(Provided data begins)

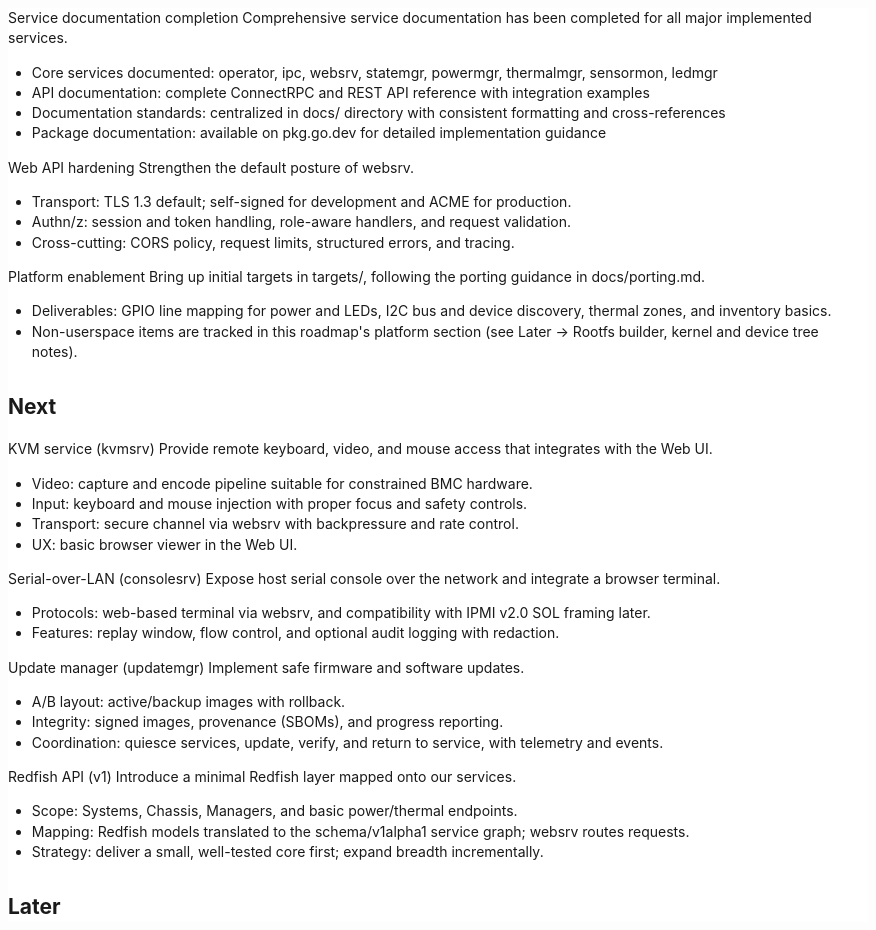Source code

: Service documentation completion
Comprehensive service documentation has been completed for all major implemented services.

- Core services documented: operator, ipc, websrv, statemgr, powermgr, thermalmgr, sensormon, ledmgr
- API documentation: complete ConnectRPC and REST API reference with integration examples
- Documentation standards: centralized in docs/ directory with consistent formatting and cross-references
- Package documentation: available on pkg.go.dev for detailed implementation guidance

Web API hardening
Strengthen the default posture of websrv.

- Transport: TLS 1.3 default; self-signed for development and ACME for production.
- Authn/z: session and token handling, role-aware handlers, and request validation.
- Cross-cutting: CORS policy, request limits, structured errors, and tracing.

Platform enablement
Bring up initial targets in targets/, following the porting guidance in docs/porting.md.

- Deliverables: GPIO line mapping for power and LEDs, I2C bus and device discovery, thermal zones, and inventory basics.
- Non-userspace items are tracked in this roadmap's platform section (see Later → Rootfs builder, kernel and device tree notes).

## Next

KVM service (kvmsrv)
Provide remote keyboard, video, and mouse access that integrates with the Web UI.

- Video: capture and encode pipeline suitable for constrained BMC hardware.
- Input: keyboard and mouse injection with proper focus and safety controls.
- Transport: secure channel via websrv with backpressure and rate control.
- UX: basic browser viewer in the Web UI.

Serial-over-LAN (consolesrv)
Expose host serial console over the network and integrate a browser terminal.

- Protocols: web-based terminal via websrv, and compatibility with IPMI v2.0 SOL framing later.
- Features: replay window, flow control, and optional audit logging with redaction.

Update manager (updatemgr)
Implement safe firmware and software updates.

- A/B layout: active/backup images with rollback.
- Integrity: signed images, provenance (SBOMs), and progress reporting.
- Coordination: quiesce services, update, verify, and return to service, with telemetry and events.

Redfish API (v1)
Introduce a minimal Redfish layer mapped onto our services.

- Scope: Systems, Chassis, Managers, and basic power/thermal endpoints.
- Mapping: Redfish models translated to the schema/v1alpha1 service graph; websrv routes requests.
- Strategy: deliver a small, well-tested core first; expand breadth incrementally.

## Later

(Provided data ends)

- Directions for this task -
Output the lines above exactly, but only those between the line holding "Expose host serial" and the line holding "- Scope: Systems, Chassis, Managers, and", inclusive.

- Task response -
Expose host serial console over the network and integrate a browser terminal.

- Protocols: web-based terminal via websrv, and compatibility with IPMI v2.0 SOL framing later.
- Features: replay window, flow control, and optional audit logging with redaction.

Update manager (updatemgr)
Implement safe firmware and software updates.

- A/B layout: active/backup images with rollback.
- Integrity: signed images, provenance (SBOMs), and progress reporting.
- Coordination: quiesce services, update, verify, and return to service, with telemetry and events.

Redfish API (v1)
Introduce a minimal Redfish layer mapped onto our services.

- Scope: Systems, Chassis, Managers, and basic power/thermal endpoints.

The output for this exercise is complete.